──────── Data excerpts

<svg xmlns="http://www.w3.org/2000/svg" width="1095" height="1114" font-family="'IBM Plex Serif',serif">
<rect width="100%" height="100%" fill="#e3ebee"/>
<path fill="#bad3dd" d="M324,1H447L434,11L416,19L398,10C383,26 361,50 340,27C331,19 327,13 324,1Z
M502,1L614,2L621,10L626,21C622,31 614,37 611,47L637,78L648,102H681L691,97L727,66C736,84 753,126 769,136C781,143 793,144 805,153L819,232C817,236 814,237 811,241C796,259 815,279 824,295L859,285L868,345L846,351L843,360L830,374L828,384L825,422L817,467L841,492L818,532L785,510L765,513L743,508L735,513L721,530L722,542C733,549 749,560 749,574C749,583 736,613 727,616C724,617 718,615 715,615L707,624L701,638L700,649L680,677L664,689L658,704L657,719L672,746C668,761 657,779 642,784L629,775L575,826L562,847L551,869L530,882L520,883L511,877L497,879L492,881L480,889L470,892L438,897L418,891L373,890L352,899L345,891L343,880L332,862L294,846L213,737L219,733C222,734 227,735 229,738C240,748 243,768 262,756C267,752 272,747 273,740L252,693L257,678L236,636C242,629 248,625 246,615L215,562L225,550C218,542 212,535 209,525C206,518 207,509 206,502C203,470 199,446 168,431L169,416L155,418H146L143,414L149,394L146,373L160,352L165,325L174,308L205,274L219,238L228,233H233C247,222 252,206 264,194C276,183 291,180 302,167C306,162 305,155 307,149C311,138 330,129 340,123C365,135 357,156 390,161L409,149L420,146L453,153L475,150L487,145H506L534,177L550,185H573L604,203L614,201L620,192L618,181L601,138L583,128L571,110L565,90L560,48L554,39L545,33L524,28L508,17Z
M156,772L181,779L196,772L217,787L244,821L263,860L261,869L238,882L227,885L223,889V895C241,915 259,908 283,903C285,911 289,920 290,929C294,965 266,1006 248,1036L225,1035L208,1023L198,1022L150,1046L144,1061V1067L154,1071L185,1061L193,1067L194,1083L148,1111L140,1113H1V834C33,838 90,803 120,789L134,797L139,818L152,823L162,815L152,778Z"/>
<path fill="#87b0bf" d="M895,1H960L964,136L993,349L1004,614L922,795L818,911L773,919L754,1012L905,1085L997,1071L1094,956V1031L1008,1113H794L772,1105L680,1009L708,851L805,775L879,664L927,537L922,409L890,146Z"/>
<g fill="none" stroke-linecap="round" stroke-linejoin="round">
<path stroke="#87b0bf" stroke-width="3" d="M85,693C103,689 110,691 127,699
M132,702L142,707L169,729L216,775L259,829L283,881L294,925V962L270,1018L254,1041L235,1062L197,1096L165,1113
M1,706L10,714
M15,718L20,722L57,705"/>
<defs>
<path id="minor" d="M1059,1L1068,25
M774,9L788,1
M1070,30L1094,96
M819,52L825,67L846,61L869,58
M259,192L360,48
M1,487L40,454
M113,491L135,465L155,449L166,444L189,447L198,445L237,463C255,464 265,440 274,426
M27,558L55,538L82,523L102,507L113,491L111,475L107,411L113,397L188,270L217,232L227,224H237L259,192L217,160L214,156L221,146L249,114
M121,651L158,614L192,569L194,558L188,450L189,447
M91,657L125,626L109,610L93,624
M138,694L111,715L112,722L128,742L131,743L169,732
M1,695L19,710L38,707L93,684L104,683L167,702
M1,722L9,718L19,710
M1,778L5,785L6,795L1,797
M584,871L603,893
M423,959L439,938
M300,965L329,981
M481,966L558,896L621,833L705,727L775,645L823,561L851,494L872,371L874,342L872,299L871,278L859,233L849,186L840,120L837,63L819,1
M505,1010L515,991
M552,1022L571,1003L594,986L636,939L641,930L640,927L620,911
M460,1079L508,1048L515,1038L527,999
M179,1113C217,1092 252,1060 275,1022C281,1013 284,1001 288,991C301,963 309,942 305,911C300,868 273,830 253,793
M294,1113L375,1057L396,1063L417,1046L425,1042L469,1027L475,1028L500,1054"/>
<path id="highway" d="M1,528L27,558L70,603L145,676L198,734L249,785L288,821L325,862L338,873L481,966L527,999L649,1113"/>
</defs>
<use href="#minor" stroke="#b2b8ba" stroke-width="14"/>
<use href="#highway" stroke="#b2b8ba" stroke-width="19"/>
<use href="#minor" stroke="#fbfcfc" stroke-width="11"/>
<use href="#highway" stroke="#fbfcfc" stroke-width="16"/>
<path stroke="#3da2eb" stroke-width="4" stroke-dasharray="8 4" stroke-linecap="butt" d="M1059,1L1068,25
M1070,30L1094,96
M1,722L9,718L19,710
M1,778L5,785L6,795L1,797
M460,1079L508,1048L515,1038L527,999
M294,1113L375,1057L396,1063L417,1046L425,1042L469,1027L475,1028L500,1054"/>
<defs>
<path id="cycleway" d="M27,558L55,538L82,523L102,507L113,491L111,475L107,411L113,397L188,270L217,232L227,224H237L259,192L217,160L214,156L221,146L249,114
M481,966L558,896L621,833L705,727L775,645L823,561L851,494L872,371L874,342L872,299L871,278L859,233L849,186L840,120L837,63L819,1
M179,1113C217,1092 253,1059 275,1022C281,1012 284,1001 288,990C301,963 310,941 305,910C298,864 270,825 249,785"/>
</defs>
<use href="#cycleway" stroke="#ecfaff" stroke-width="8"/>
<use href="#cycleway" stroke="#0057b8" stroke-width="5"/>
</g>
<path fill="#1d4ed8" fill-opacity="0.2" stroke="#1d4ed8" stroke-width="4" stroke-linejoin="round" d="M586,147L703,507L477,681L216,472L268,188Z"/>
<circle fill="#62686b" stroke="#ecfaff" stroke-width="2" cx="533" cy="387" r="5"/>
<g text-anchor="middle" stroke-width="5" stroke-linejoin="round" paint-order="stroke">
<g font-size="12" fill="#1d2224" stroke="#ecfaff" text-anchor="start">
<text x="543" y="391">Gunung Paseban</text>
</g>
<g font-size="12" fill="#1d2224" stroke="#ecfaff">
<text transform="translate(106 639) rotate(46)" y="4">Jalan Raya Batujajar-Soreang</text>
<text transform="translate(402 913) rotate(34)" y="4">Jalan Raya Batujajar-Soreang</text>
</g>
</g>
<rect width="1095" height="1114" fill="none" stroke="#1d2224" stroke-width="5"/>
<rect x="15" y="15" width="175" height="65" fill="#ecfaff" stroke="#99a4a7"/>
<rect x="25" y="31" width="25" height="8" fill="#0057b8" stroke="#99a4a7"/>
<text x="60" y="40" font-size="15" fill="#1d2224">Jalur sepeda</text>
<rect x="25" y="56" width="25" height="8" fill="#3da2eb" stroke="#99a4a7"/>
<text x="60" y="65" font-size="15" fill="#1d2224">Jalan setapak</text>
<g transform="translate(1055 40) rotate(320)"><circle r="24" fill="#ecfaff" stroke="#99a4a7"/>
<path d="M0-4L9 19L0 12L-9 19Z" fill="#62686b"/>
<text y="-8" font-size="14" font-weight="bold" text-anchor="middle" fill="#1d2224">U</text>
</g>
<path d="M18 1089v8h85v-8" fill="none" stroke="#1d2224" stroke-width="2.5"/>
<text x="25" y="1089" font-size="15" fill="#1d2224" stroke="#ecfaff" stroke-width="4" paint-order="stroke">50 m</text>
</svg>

────────────────

Task statement ▸ Exactly as they appear above, copy out all the records.

Response box ▸
<svg xmlns="http://www.w3.org/2000/svg" width="1095" height="1114" font-family="'IBM Plex Serif',serif">
<rect width="100%" height="100%" fill="#e3ebee"/>
<path fill="#bad3dd" d="M324,1H447L434,11L416,19L398,10C383,26 361,50 340,27C331,19 327,13 324,1Z
M502,1L614,2L621,10L626,21C622,31 614,37 611,47L637,78L648,102H681L691,97L727,66C736,84 753,126 769,136C781,143 793,144 805,153L819,232C817,236 814,237 811,241C796,259 815,279 824,295L859,285L868,345L846,351L843,360L830,374L828,384L825,422L817,467L841,492L818,532L785,510L765,513L743,508L735,513L721,530L722,542C733,549 749,560 749,574C749,583 736,613 727,616C724,617 718,615 715,615L707,624L701,638L700,649L680,677L664,689L658,704L657,719L672,746C668,761 657,779 642,784L629,775L575,826L562,847L551,869L530,882L520,883L511,877L497,879L492,881L480,889L470,892L438,897L418,891L373,890L352,899L345,891L343,880L332,862L294,846L213,737L219,733C222,734 227,735 229,738C240,748 243,768 262,756C267,752 272,747 273,740L252,693L257,678L236,636C242,629 248,625 246,615L215,562L225,550C218,542 212,535 209,525C206,518 207,509 206,502C203,470 199,446 168,431L169,416L155,418H146L143,414L149,394L146,373L160,352L165,325L174,308L205,274L219,238L228,233H233C247,222 252,206 264,194C276,183 291,180 302,167C306,162 305,155 307,149C311,138 330,129 340,123C365,135 357,156 390,161L409,149L420,146L453,153L475,150L487,145H506L534,177L550,185H573L604,203L614,201L620,192L618,181L601,138L583,128L571,110L565,90L560,48L554,39L545,33L524,28L508,17Z
M156,772L181,779L196,772L217,787L244,821L263,860L261,869L238,882L227,885L223,889V895C241,915 259,908 283,903C285,911 289,920 290,929C294,965 266,1006 248,1036L225,1035L208,1023L198,1022L150,1046L144,1061V1067L154,1071L185,1061L193,1067L194,1083L148,1111L140,1113H1V834C33,838 90,803 120,789L134,797L139,818L152,823L162,815L152,778Z"/>
<path fill="#87b0bf" d="M895,1H960L964,136L993,349L1004,614L922,795L818,911L773,919L754,1012L905,1085L997,1071L1094,956V1031L1008,1113H794L772,1105L680,1009L708,851L805,775L879,664L927,537L922,409L890,146Z"/>
<g fill="none" stroke-linecap="round" stroke-linejoin="round">
<path stroke="#87b0bf" stroke-width="3" d="M85,693C103,689 110,691 127,699
M132,702L142,707L169,729L216,775L259,829L283,881L294,925V962L270,1018L254,1041L235,1062L197,1096L165,1113
M1,706L10,714
M15,718L20,722L57,705"/>
<defs>
<path id="minor" d="M1059,1L1068,25
M774,9L788,1
M1070,30L1094,96
M819,52L825,67L846,61L869,58
M259,192L360,48
M1,487L40,454
M113,491L135,465L155,449L166,444L189,447L198,445L237,463C255,464 265,440 274,426
M27,558L55,538L82,523L102,507L113,491L111,475L107,411L113,397L188,270L217,232L227,224H237L259,192L217,160L214,156L221,146L249,114
M121,651L158,614L192,569L194,558L188,450L189,447
M91,657L125,626L109,610L93,624
M138,694L111,715L112,722L128,742L131,743L169,732
M1,695L19,710L38,707L93,684L104,683L167,702
M1,722L9,718L19,710
M1,778L5,785L6,795L1,797
M584,871L603,893
M423,959L439,938
M300,965L329,981
M481,966L558,896L621,833L705,727L775,645L823,561L851,494L872,371L874,342L872,299L871,278L859,233L849,186L840,120L837,63L819,1
M505,1010L515,991
M552,1022L571,1003L594,986L636,939L641,930L640,927L620,911
M460,1079L508,1048L515,1038L527,999
M179,1113C217,1092 252,1060 275,1022C281,1013 284,1001 288,991C301,963 309,942 305,911C300,868 273,830 253,793
M294,1113L375,1057L396,1063L417,1046L425,1042L469,1027L475,1028L500,1054"/>
<path id="highway" d="M1,528L27,558L70,603L145,676L198,734L249,785L288,821L325,862L338,873L481,966L527,999L649,1113"/>
</defs>
<use href="#minor" stroke="#b2b8ba" stroke-width="14"/>
<use href="#highway" stroke="#b2b8ba" stroke-width="19"/>
<use href="#minor" stroke="#fbfcfc" stroke-width="11"/>
<use href="#highway" stroke="#fbfcfc" stroke-width="16"/>
<path stroke="#3da2eb" stroke-width="4" stroke-dasharray="8 4" stroke-linecap="butt" d="M1059,1L1068,25
M1070,30L1094,96
M1,722L9,718L19,710
M1,778L5,785L6,795L1,797
M460,1079L508,1048L515,1038L527,999
M294,1113L375,1057L396,1063L417,1046L425,1042L469,1027L475,1028L500,1054"/>
<defs>
<path id="cycleway" d="M27,558L55,538L82,523L102,507L113,491L111,475L107,411L113,397L188,270L217,232L227,224H237L259,192L217,160L214,156L221,146L249,114
M481,966L558,896L621,833L705,727L775,645L823,561L851,494L872,371L874,342L872,299L871,278L859,233L849,186L840,120L837,63L819,1
M179,1113C217,1092 253,1059 275,1022C281,1012 284,1001 288,990C301,963 310,941 305,910C298,864 270,825 249,785"/>
</defs>
<use href="#cycleway" stroke="#ecfaff" stroke-width="8"/>
<use href="#cycleway" stroke="#0057b8" stroke-width="5"/>
</g>
<path fill="#1d4ed8" fill-opacity="0.2" stroke="#1d4ed8" stroke-width="4" stroke-linejoin="round" d="M586,147L703,507L477,681L216,472L268,188Z"/>
<circle fill="#62686b" stroke="#ecfaff" stroke-width="2" cx="533" cy="387" r="5"/>
<g text-anchor="middle" stroke-width="5" stroke-linejoin="round" paint-order="stroke">
<g font-size="12" fill="#1d2224" stroke="#ecfaff" text-anchor="start">
<text x="543" y="391">Gunung Paseban</text>
</g>
<g font-size="12" fill="#1d2224" stroke="#ecfaff">
<text transform="translate(106 639) rotate(46)" y="4">Jalan Raya Batujajar-Soreang</text>
<text transform="translate(402 913) rotate(34)" y="4">Jalan Raya Batujajar-Soreang</text>
</g>
</g>
<rect width="1095" height="1114" fill="none" stroke="#1d2224" stroke-width="5"/>
<rect x="15" y="15" width="175" height="65" fill="#ecfaff" stroke="#99a4a7"/>
<rect x="25" y="31" width="25" height="8" fill="#0057b8" stroke="#99a4a7"/>
<text x="60" y="40" font-size="15" fill="#1d2224">Jalur sepeda</text>
<rect x="25" y="56" width="25" height="8" fill="#3da2eb" stroke="#99a4a7"/>
<text x="60" y="65" font-size="15" fill="#1d2224">Jalan setapak</text>
<g transform="translate(1055 40) rotate(320)"><circle r="24" fill="#ecfaff" stroke="#99a4a7"/>
<path d="M0-4L9 19L0 12L-9 19Z" fill="#62686b"/>
<text y="-8" font-size="14" font-weight="bold" text-anchor="middle" fill="#1d2224">U</text>
</g>
<path d="M18 1089v8h85v-8" fill="none" stroke="#1d2224" stroke-width="2.5"/>
<text x="25" y="1089" font-size="15" fill="#1d2224" stroke="#ecfaff" stroke-width="4" paint-order="stroke">50 m</text>
</svg>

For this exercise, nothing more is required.